Biden previewed Wednesday how he believes he can make that work in Kenosha and, if he defeats Trump, in the White House.
"I spent my whole life ... bringing people together, bringing the community and police officers together, bringing business leaders and civic leaders together," he said, casting the national moment in terms of its possibilities.
"There's been so many fissures exposed as a consequence of what's happened that people are now realizing, 'My Lord, I didn't know people in that circumstance didn't have that kind of help. I didn't know,'" he said. "What an enormous opportunity to bring the country together."
WATCH | Biden rejects Trump's criticisms, assails lack of leadership:
Both candidate visits unwelcome by Wisconsin governor
Wisconsin Gov. Tony Evers said he did not want either Biden or Trump to visit Kenosha. Both men ignored Evers's requests.
Evers and Kenosha Mayor John Antaramian said ahead of Trump's visit that they hoped he would stay away, fearing he'd exacerbate community tensions.
On Thursday, Evers said in a conference call that he also made his position to the Biden campaign clear, but they had already decided to come to Wisconsin.
Candidate visits not without precedent
Wisconsin Attorney General Josh Kaul, a Democrat, said Wednesday he thought Biden could help Kenosha heal in ways that Trump's stop in the city did not.

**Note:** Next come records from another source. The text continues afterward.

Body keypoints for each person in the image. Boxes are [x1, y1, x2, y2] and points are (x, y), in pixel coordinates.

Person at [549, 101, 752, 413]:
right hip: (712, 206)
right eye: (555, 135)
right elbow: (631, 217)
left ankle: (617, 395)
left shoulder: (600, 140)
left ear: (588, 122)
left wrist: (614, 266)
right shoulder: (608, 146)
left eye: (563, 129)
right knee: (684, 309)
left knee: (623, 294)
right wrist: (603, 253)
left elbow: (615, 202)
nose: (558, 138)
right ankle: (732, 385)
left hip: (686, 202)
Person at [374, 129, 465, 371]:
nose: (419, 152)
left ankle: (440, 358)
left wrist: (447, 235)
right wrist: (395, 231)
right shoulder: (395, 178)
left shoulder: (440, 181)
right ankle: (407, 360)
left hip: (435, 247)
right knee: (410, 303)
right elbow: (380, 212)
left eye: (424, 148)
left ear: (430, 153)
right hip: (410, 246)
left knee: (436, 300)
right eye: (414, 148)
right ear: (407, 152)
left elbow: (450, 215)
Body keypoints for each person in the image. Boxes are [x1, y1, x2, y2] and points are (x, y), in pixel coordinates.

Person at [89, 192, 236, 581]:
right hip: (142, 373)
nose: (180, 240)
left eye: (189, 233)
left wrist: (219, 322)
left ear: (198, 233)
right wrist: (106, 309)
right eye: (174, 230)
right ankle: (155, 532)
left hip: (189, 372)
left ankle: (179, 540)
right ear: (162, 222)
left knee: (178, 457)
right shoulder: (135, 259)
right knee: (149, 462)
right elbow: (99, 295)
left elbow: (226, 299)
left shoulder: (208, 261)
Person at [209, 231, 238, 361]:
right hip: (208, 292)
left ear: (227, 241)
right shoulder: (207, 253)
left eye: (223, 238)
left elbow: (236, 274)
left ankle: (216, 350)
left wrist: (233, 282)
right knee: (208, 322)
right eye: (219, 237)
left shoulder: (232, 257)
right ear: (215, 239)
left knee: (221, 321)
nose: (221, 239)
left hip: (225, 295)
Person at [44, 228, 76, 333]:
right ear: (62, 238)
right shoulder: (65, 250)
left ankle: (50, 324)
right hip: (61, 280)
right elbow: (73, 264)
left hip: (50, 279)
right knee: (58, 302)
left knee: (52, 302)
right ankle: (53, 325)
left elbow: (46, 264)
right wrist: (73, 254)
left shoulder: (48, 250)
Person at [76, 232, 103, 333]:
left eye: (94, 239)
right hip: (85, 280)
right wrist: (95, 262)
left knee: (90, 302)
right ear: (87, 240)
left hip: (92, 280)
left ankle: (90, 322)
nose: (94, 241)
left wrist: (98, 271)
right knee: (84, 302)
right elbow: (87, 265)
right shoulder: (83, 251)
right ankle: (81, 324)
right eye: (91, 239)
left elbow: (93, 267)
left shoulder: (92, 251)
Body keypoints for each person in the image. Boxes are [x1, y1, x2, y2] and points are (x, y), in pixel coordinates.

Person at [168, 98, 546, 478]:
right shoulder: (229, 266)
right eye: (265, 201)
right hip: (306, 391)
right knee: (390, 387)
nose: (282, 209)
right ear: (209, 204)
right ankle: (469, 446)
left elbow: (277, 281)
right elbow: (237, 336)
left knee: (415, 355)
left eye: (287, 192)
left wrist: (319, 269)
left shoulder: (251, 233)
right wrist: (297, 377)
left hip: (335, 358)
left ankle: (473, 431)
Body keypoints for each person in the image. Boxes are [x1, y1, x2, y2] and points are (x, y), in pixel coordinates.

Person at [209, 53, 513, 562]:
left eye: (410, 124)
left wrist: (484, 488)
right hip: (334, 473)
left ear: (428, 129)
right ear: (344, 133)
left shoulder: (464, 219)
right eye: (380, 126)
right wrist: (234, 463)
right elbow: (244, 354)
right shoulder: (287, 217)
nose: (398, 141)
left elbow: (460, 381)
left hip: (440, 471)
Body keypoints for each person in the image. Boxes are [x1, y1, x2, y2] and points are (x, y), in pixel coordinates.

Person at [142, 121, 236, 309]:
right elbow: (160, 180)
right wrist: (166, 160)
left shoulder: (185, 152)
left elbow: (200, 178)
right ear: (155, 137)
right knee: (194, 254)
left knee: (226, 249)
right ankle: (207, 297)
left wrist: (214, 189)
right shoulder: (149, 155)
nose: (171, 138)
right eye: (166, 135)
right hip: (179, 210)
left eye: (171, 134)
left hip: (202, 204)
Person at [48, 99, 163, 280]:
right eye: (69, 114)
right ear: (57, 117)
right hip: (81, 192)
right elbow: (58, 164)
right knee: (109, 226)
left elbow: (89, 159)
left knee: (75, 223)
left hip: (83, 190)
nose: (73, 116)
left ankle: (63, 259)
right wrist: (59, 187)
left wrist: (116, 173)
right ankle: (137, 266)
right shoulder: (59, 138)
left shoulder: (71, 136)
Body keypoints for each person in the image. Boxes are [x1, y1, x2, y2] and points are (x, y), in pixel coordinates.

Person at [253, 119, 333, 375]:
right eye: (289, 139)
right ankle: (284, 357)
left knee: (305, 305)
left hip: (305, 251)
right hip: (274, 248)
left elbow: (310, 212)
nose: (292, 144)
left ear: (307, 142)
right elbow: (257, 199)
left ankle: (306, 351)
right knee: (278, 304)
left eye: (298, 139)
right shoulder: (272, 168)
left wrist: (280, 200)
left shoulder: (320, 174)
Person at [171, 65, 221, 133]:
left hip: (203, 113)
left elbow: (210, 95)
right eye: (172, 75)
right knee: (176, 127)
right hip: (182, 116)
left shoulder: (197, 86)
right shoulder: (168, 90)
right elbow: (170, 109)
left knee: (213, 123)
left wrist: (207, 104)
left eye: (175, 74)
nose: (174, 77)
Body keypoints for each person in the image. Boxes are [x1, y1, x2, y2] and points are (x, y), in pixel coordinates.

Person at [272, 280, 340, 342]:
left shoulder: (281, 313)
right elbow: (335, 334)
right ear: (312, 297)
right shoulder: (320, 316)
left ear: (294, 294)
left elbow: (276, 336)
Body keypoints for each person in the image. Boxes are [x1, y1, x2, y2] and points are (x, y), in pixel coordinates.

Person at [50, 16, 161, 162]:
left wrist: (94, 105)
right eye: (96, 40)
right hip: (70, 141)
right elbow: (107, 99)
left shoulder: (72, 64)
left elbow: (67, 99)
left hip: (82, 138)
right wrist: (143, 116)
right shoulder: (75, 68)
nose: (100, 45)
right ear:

Trump, in a Fox News interview, appeared to rationalize the events that led to an Illinois teen being charged with the shooting deaths of two people on Aug. 25. The previous night, several businesses in the city had been burned and looted during protests.
The visits by Trump and Biden in an election year to a city experiencing unrest are not without precedent in modern U.S. politics.
President Jimmy Carter paid a visit to Miami in June 1980 after the acquittal of four white police officers in the killing of a Black businessman led to unrest that was eventually tied to the deaths of 18 people.
Many civic officials told Carter to stay away, and some onlookers in the Liberty City neighbourhood he toured threw objects at his motorcade.
There were 64 deaths attributed to the Los Angeles riots in 1992 and estimated property damage that was the equivalent of $1.6 billion US in today's terms.
Both George H.W. Bush, the president, and Democratic candidate Bill Clinton met with leaders and witnessed the damage, which was sparked by the acquittal of four police officers in the beating of a Black man, Rodney King, part of which had been recorded by an onlooker.